The study, published in June by the Journal of the American Medical Association (JAMA), found that a bundled approach to SSI prevention in which patients who tested positive for methicillin-resistant staph aureus (MRSA) and methicillin-susceptible staph aureus (MSSA) applied mupirocin intranasally twice a day five days prior to surgery and bathed in chlorhexidine-gluconate for five days prior to surgery. The treatment can reduce complex SSIs anywhere from 40% to 75% depending on adherence. Patients that tested positive for MRSA or MSSA were also given vancomycin and cefazolin prior to surgery.

Loreen Herwaldt, MD, a professor of infectious diseases at the University of Iowa College of Medicine, a hospital epidemiologist at the University of Iowa Hospitals and Clinics in Iowa City, and the lead author of the study, said that elements of the bundle have been previously studied separately, but no one had looked at all of the elements bundled together.

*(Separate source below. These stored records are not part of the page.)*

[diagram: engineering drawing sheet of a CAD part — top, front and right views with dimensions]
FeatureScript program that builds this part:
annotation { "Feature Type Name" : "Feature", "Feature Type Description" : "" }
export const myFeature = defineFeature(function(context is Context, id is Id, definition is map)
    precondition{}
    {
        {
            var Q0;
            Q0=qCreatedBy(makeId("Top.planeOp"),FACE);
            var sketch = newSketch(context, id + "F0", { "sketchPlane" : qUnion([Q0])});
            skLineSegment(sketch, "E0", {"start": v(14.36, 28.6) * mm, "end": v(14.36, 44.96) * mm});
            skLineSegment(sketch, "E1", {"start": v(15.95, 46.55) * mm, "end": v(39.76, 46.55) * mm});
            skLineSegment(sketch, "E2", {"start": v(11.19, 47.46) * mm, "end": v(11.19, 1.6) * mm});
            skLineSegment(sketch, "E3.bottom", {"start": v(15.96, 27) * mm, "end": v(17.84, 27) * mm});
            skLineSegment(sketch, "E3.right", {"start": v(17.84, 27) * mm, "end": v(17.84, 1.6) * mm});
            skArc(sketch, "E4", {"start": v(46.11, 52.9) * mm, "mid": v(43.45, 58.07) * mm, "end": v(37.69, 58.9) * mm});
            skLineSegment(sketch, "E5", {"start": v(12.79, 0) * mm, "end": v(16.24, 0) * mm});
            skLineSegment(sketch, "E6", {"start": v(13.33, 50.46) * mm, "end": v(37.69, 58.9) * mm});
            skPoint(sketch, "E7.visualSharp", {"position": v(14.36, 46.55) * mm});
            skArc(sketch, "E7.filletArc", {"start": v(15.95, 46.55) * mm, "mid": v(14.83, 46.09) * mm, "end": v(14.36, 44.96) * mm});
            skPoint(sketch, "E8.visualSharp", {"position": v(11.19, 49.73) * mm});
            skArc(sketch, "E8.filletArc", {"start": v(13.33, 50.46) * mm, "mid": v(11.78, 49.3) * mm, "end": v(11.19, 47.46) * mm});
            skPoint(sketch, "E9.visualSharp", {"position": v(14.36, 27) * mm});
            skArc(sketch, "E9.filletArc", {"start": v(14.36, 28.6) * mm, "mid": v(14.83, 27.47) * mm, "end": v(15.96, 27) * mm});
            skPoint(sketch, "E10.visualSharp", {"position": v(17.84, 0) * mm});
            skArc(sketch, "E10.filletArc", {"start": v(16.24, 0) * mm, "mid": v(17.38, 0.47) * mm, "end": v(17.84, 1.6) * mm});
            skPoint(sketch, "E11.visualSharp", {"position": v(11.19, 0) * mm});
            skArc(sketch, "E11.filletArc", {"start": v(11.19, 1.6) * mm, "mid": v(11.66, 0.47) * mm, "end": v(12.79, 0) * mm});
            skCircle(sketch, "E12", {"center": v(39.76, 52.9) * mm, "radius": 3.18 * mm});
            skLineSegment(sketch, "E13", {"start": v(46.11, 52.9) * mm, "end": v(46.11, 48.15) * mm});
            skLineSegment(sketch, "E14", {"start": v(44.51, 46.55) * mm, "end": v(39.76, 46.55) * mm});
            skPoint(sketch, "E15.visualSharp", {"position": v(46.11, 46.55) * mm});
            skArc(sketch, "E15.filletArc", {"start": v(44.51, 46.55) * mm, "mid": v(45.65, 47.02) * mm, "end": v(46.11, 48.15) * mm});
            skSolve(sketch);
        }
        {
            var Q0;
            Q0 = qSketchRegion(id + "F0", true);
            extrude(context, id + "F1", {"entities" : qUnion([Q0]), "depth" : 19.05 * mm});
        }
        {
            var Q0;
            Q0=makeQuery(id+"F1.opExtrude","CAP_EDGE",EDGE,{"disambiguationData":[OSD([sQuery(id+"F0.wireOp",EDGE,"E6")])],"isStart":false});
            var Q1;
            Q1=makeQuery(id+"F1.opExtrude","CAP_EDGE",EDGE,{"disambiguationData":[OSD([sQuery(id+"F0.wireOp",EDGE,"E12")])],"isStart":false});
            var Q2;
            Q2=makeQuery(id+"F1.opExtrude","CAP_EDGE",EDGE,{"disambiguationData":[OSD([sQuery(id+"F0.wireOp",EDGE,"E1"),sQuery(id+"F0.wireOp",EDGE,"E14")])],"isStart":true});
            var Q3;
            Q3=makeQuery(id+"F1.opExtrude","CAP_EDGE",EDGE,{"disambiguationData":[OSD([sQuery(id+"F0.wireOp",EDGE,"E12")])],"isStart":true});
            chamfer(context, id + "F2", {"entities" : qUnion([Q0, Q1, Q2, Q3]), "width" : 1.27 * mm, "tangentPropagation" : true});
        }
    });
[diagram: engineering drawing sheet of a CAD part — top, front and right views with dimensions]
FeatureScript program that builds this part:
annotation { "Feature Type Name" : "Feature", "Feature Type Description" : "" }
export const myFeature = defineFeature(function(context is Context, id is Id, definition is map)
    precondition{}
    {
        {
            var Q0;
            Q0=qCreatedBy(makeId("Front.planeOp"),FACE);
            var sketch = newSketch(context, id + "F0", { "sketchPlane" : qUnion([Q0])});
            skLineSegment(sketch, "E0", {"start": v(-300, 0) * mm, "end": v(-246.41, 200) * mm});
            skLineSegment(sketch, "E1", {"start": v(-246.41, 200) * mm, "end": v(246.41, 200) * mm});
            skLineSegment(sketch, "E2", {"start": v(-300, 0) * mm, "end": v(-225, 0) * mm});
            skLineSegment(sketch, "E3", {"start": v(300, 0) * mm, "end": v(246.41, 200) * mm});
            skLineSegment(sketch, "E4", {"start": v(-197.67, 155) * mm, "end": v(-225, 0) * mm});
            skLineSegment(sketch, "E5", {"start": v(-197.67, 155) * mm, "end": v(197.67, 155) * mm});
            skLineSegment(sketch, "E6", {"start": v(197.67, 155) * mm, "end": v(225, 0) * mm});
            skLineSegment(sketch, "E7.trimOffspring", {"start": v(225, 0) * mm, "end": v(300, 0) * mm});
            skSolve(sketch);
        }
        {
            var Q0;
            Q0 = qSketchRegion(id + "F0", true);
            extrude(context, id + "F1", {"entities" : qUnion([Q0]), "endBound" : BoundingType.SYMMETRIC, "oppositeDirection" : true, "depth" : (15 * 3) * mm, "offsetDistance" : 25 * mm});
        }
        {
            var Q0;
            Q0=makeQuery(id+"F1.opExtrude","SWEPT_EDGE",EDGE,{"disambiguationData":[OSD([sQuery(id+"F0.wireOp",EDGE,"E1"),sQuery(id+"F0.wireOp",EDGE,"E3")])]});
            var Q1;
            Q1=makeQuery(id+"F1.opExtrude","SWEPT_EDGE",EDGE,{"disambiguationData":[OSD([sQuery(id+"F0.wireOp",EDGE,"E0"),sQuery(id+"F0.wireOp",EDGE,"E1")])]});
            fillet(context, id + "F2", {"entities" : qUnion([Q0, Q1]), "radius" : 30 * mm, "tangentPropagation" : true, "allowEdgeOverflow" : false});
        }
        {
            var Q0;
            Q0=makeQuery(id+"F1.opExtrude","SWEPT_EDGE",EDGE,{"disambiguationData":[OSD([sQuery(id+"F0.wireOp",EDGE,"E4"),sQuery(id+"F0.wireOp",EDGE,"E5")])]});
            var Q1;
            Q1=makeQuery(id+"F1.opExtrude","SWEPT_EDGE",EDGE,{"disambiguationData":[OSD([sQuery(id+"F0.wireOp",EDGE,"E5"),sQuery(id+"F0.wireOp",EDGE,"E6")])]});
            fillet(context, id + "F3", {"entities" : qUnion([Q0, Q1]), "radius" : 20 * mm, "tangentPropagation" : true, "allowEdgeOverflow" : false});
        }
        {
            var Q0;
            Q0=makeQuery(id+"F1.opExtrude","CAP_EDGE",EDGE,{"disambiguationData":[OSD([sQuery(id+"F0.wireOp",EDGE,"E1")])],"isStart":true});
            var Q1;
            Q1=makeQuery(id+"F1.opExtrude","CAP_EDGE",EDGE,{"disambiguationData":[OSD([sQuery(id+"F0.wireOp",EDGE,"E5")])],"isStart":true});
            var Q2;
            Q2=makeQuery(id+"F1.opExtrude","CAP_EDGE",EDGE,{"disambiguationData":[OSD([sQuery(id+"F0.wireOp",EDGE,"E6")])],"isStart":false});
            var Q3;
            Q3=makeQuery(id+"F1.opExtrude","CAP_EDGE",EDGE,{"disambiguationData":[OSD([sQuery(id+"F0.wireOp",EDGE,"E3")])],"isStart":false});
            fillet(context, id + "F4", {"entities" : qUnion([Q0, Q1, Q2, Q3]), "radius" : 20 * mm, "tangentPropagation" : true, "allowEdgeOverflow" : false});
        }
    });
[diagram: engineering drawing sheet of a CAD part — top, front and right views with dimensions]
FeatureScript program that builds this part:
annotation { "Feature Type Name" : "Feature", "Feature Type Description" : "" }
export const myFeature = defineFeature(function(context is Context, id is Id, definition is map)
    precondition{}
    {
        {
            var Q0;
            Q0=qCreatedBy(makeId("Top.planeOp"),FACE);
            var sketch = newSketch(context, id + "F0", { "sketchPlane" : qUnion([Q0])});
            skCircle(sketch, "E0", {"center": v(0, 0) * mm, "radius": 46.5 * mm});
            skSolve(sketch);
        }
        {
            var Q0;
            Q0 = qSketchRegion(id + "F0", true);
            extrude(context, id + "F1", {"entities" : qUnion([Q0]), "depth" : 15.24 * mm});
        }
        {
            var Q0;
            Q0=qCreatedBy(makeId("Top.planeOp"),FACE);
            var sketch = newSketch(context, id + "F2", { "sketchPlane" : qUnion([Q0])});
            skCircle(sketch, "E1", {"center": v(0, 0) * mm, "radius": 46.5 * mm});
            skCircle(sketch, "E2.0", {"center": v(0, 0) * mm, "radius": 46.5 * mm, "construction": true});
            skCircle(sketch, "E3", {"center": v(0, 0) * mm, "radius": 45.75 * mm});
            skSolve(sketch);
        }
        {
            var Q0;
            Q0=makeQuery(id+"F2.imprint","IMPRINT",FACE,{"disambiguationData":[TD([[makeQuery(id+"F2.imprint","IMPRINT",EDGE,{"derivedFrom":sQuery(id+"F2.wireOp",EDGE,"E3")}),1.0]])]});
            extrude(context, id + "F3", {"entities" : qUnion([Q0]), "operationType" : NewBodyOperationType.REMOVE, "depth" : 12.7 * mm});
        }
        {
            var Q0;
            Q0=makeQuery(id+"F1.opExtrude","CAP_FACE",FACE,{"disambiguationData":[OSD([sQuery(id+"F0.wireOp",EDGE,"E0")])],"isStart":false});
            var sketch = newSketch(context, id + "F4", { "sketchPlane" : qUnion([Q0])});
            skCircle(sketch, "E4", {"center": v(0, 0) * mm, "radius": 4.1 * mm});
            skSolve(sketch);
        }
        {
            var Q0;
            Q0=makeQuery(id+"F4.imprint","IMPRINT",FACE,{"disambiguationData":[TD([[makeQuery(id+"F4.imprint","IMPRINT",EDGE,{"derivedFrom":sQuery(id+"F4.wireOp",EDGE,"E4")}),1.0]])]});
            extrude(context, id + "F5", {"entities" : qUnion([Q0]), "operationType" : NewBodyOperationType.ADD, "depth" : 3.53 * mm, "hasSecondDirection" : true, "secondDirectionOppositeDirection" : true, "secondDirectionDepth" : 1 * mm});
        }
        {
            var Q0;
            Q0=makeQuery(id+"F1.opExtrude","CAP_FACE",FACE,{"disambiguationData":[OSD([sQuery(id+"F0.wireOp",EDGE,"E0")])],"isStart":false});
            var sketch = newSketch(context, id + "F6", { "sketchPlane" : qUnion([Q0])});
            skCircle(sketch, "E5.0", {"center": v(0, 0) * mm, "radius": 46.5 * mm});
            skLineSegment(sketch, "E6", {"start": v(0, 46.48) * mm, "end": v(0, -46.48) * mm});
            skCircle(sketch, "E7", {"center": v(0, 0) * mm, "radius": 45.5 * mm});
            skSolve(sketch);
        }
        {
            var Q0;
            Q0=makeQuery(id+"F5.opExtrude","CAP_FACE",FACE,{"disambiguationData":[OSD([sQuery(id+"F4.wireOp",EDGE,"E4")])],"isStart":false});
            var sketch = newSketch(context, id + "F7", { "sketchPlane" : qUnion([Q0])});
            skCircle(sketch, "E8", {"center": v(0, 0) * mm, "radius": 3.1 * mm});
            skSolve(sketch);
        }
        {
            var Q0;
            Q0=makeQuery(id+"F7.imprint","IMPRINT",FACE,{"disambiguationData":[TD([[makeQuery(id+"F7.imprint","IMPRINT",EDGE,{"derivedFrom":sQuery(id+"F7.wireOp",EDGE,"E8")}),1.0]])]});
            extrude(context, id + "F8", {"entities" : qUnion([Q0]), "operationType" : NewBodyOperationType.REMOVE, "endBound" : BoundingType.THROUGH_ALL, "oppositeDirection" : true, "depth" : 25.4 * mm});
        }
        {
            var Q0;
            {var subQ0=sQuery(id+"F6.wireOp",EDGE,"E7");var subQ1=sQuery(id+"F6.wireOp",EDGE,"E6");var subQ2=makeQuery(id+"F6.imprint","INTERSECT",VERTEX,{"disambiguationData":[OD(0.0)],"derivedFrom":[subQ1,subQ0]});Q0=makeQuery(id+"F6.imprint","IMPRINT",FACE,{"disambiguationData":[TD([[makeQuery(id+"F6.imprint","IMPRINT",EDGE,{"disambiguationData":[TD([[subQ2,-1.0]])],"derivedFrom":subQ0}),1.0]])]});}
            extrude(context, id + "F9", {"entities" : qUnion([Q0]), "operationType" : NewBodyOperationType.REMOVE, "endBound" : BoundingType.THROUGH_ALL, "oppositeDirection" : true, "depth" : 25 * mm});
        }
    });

"Staph aureus is a very common cause of infections for these procedures, and if these patients get infected, if it's a joint replacement, they could lose the joint," she says. "In the best case scenario, they could be treated for probably a couple of months with IV antibiotics. And you can imagine how serious an infection in the bone of the sternum or in the tissue around the heart could be. So the goal is to prevent those infections."

The study took place in 20 Hospital Corporation of America (HSA) hospitals, which already had low SSI rates, in part because they were already doing isolated elements of the bundle. Even a marginal SSI reduction speaks volumes about the potential of the bundle, particularly in facilities with a higher SSI rate, says Preeti Malani, MD, an infectious disease professor at the University of Michigan Health System in Ann Arbor, Michigan and an associate editor at JAMA who wrote the editorial that accompanied the article.

Malani adds that hospitals are under incredible pressure to achieve zero infections, particularly with SSIs that are expensive and dangerous. This bundle offers another effective approach in addressing joint and cardiac procedures.

"I think this fits in as one more piece of an overall approach," she says.

Both Malani and Herwaldt say that some of their infectious disease colleagues push back against the use of unnecessary antibiotics like mupirocin, and the continuous use of chlorhexidine, citing concerns of resistance. Herwaldt says that other researchers have looked at the use of iodine applied intranasally to every patient prior to surgery, but that it's still too early to adequately understand the effectiveness of that approach.

However, Malani says the risk-reward is worth it, particularly for complex SSIs that can be devastating.

"If someone actually gets an infection, you're talking about six to eight weeks of antibiotics," she says. "There is that thought that you're increasing use overall in terms of the number of people that are exposed, but if you think about saving 15 infections per 10,000 operations, that's a lot of doses."